THE Disinvestment Ministry has justified the ban imposed on Indian Oil Corporation (IOC) from bidding for HPCL and BPCL.

"There is rationale in IOC buying IBP Co Ltd, but there is no rationale in IOC buying HPCL and BPCL,'' Mr Pradip Baijal, Secretary, Ministry of Disinvestment, said here on Wednesday at a conference to mark the silver jubilee of Indian Civil Accounts Organisation.

"Why are we wasting our time writing post-APM rules if the two PSUs were to compete with each other to distribute petro products,'' Mr Baijal said.

It made sense for IOC with greater refining capacity but lower distribution network to buy IBP. Healthy competition between private and public sector companies in the oil sector would benefit the consumers, he said.

Later speaking to newspersons, Mr Baijal said the Government would firm up plans for off-loading part of its stake in Maruti Udyog Ltd (MUL) through a rights issue within this month.
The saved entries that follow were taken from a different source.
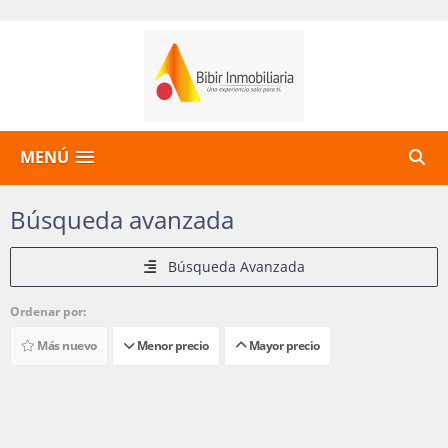
MENÚ
Búsqueda avanzada
Búsqueda Avanzada
Ordenar por:
Más nuevo
Menor precio
Mayor precio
IPCL would also be privatised by the end of the month.

Responding to queries on valuation, he said prices were determined by the buyer and not by the seller in disinvestment transactions. The discounted cash flow was the best method of valuing PSUs as a going concern.

Though foreign companies had largely shied away from participating in the disinvestment process, their confidence levels would go up as the Government demonstrated its ability to finalise and close deals, he said.

"As the Government moves forward in its disinvestment plan, foreign companies are showing enormous interest in buying PSU shares,'' he said.

The Government had opted for the strategic sale route for disinvestment since the domestic capital markets lacked depth to facilitate public offerings.

Secondly, as the owner of equity it did not want to sell it to middlemen for private companies to make profits through creeping acquisitions.

Besides, the strategic sale plan had fetched far better price earnings ratio for the Government compared with the minority sale of shares, which took place between 1991 and 1997.

According to Mr Baijal, there was enormous scope for turning the country around through privatisation. Though labour and polity had understood it differently, privatisation was not such a bad thing.

For instance, the turnover of Modern Foods had doubled post-privatisation, while Sterlite had signed a five-year wage agreement with Balco employees, which allowed for a 20 per cent increase in wages annually, he said.

The Zuari-Maroc Phosphates combine was also negotiating a new wage agreement with the employees of Paradeep Phosphates, he added.

"But, many of the administrative ministries concerned are blocking the Government from unloading the tax payer from the huge liability of propping up PSUs through capital and financial restructuring schemes costing thousands of crores,'' he said.